TFModelQuantizer

A Tensorflow TensorRT Model Quantizer for FP32 ,FP16 and calibrated INT8 model quantization.Runs on TensorRT default calibration on frozen model graphs for faster inference


Keywords
Tensorflow, Quantizer, TensorRT, Inference, FP32, FP16, INT8, GraphConverter, Calibrated, tf2
License
MIT
Install
pip install TFModelQuantizer==0.1

Documentation

TFModelQuantizer

A package which converts saved models weights to quantized FP32 ,FP16 and INT8 for faster Inference through TF-TensorRT. A demonstration of the package on Resnet-50 is provided in the Colab Notebook

A detailed overview of the package and its optimizations have been provided in the Kaggle Notebook

Package Specifications

The TFModelQuantizer uses the TensorRT (TRT) Inference for faster performance. The package can be found in Github and can be installed as follows:

!pip install TFModelQuantizer

In the next step, we load a model from the Keras.applications module. For instance , Resnet 50 has been chosen for this purpose. Since the package uses TRT dynamic runtime for inference, we will only be performing inference on this. The beabuty of dynamic runtime during model conversion is that there is less memory overhead. Previously during conversion , static mode was used. Only subgraph segmentation happens before runtime , and the optimization part of the subgraph happens during the runtime. We first load the Resnet 50 model and save it:

model = ResNet50(weights='imagenet')
model_dir = 'savedmodels/resnet50_saved_model'
model = ResNet50(include_top=True, weights='imagenet')
model.save(model_dir)

Now we call the TFModelQuantizer class from the package. Then we specify the quantization precision (either of FP32,FP16 or INT8 with calibration). This takes as input the saved model from the directory and the precision and converts the model weights into the new precision and freezes the graph. Essentially this means it converts the model weights to a ".pb" format (protobuffer).This is done by the following lines:

model_quantizer_fp16=TFModelQuantizer.TFModelQuantizer(model_dir,"FP16")
model_q_16=model_quantizer_fp16.quantize(model_dir+'_FP16')
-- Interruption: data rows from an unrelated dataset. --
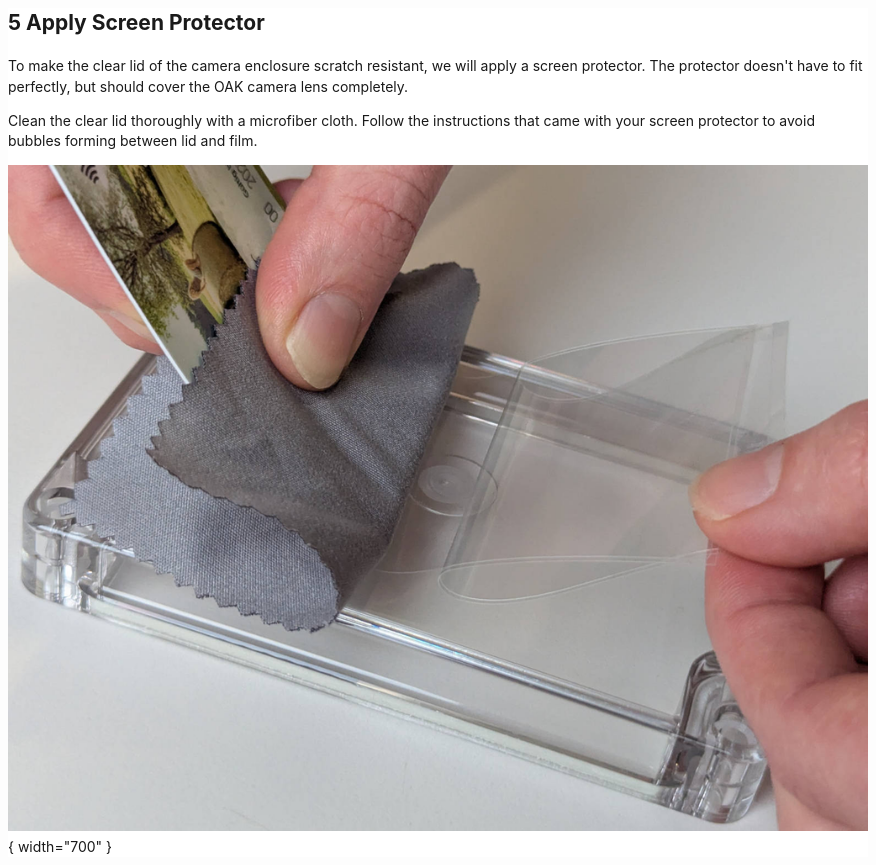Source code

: 
## 5 Apply Screen Protector

To make the clear lid of the camera enclosure scratch resistant, we will apply
a screen protector. The protector doesn't have to fit perfectly, but should cover
the OAK camera lens completely.

Clean the clear lid thoroughly with a microfiber cloth. Follow the instructions
that came with your screen protector to avoid bubbles forming between lid and film.

![Enclosure Camera Lid Apply Screen Protector](assets/images/2024_enclosure_camera_lid_apply_protector.jpg){ width="700" }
For instance in the example here, we are converting to FP16, which will provide a significant boost of speed in runtime. To check the runtime of the inference of the elephant image, we can do:

start_time=time.time()
preds = model_q_16.predict(x)
print('Predicted:', decode_predictions(preds, top=3)[0])
print("Inference Time on FP16 Quantized Model",time.time()-start_time)

And thus we get the outputs (inference) and the time which is significantly smaller than the unquantized model. When iterated over optimized TF datasets like TFrecords , this package can provide significant speedupds, with just 3 lines of code. The following inference sample is taken from Keras official site

Comparative Analysis

An image of the inference performance on quantization is provided below. INT8 (calibrated) is fastest followed by FP16 and FP32.

img1

Further Work

An additional performance analysis with respect to larger models from keras would be done. Future plan is to focus on distributed inference.

License

MIT